Irish—Donald Paul Irish, 97, on April 14, 2017, in Saint Paul, Minn. Don was born on July 31, 1919, in Oak Park, Ill., the second of Stella Putnam and Willis Irish’s four children. He grew up in Glen Ellyn, Ill., as a Methodist and began to follow Gandhi’s teachings in college, earning degrees from University of Colorado and George Williams College and a doctorate from University of Washington. He studied the sociology of war, anti‐Japanese‐American sentiment during World War II, culture and race differences in the United States, death and dying, and Latin American sociology. In 1940, he joined the Fellowship of Reconciliation. Registered as a conscientious objector, he was never called to serve, but he worked with youth in Chicago and at an American Youth Hostel Camp in New Hampshire.
In 1942 he married another active Methodist, Betty Osborn. They encountered Friends when they visited Northeast American Friends Service Committee offices and Seattle (Wash.) Meeting. He said, “We found the Quaker milieu more stimulating, more committed for action regarding their deep concerns, more adventurous.” They belonged to Seattle Meeting from 1952 until they moved to North Carolina in 1959 and transferred membership to Chapel Hill (N.C.) Meeting. In 1963 they moved to Saint Paul, Minn., where he taught sociology at Hamline University, and he and Betty joined Twin Cities Meeting in Saint Paul. A voice of conscience in the meeting, he served as clerk and was an enthusiastic member of the Peace and Social Action Committee.

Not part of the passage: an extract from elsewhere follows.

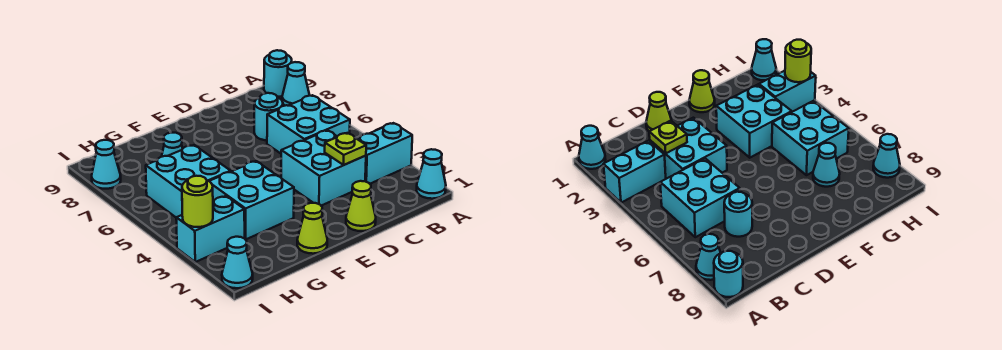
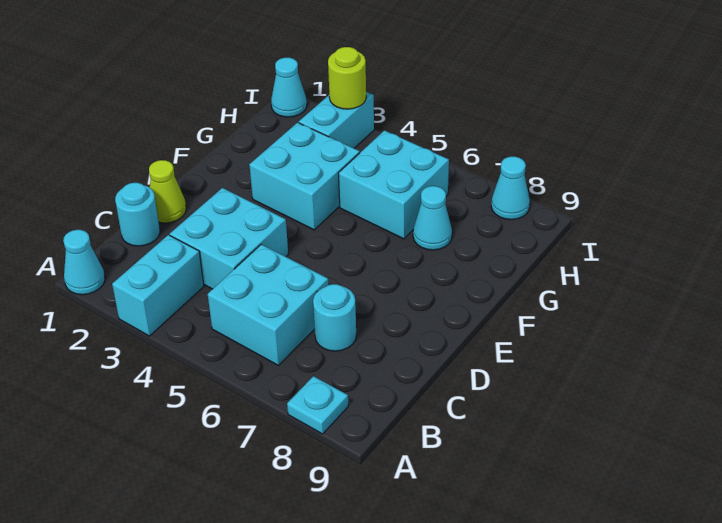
cyan cone A8 level 1 -> cyan plate A8 level 1
cyan round brick A9 level 1 -> cyan round brick C1 level 1
lime plate C3 level 2 -> none
lime cone F1 level 1 -> none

In 1976 he gave the Rufus Jones Lecture in Chapel Hill on the topic “Awareness of Death: Preparation for Living.” He encouraged peace actions, including war tax resistance, for which he drafted a minute that Twin Cities and Minneapolis (Minn.) Meetings approved in 1983. Betty died in 1985, and he retired from Hamline. He was a member of the Women’s International League for Peace and Freedom, served in 1987 with Peace Brigades International in Guatemala and Witness for Peace in Nicaragua, and observed elections in Nicaragua in 1990.
He married Marjorie Sibley in 1990. In the mid‐1990s, he helped the Friends School of Minnesota Committee find and acquire its present location, contributing financially, helping paint the building, and naming the school’s Gandhi Library. He supported the school in many quiet, essential ways, speaking to the older students about what it means to be a Quaker and showing a special concern for the families of children facing death, donating to the school his books on Quakers and on death and dying. It was fitting that his memorial meeting was held at Friends School.
In his last lecture given at Hamline University in 2009, he encouraged commitment, living our values, and not giving up hope, saying “Let’s get the peace bus and parade back on the right fork in the road!” He walked for miles and was often seen in different parts of Saint Paul and Minneapolis, catching a bus. He never stopped sending his many friends weekly packets of newspaper clippings about relevant political issues, often with notes of friendship and good wishes.
Don was widowed by Betty Osborn Irish in 1985 and by Marjorie Sibley in 2003. He is survived by his children, Terry Irish, Gail Irish (Steven Budas), and Sharon Irish (Reed Larson); Marjorie’s children, Muriel Sibley and Martin Sibley (Ilona Popper); and three grandchildren.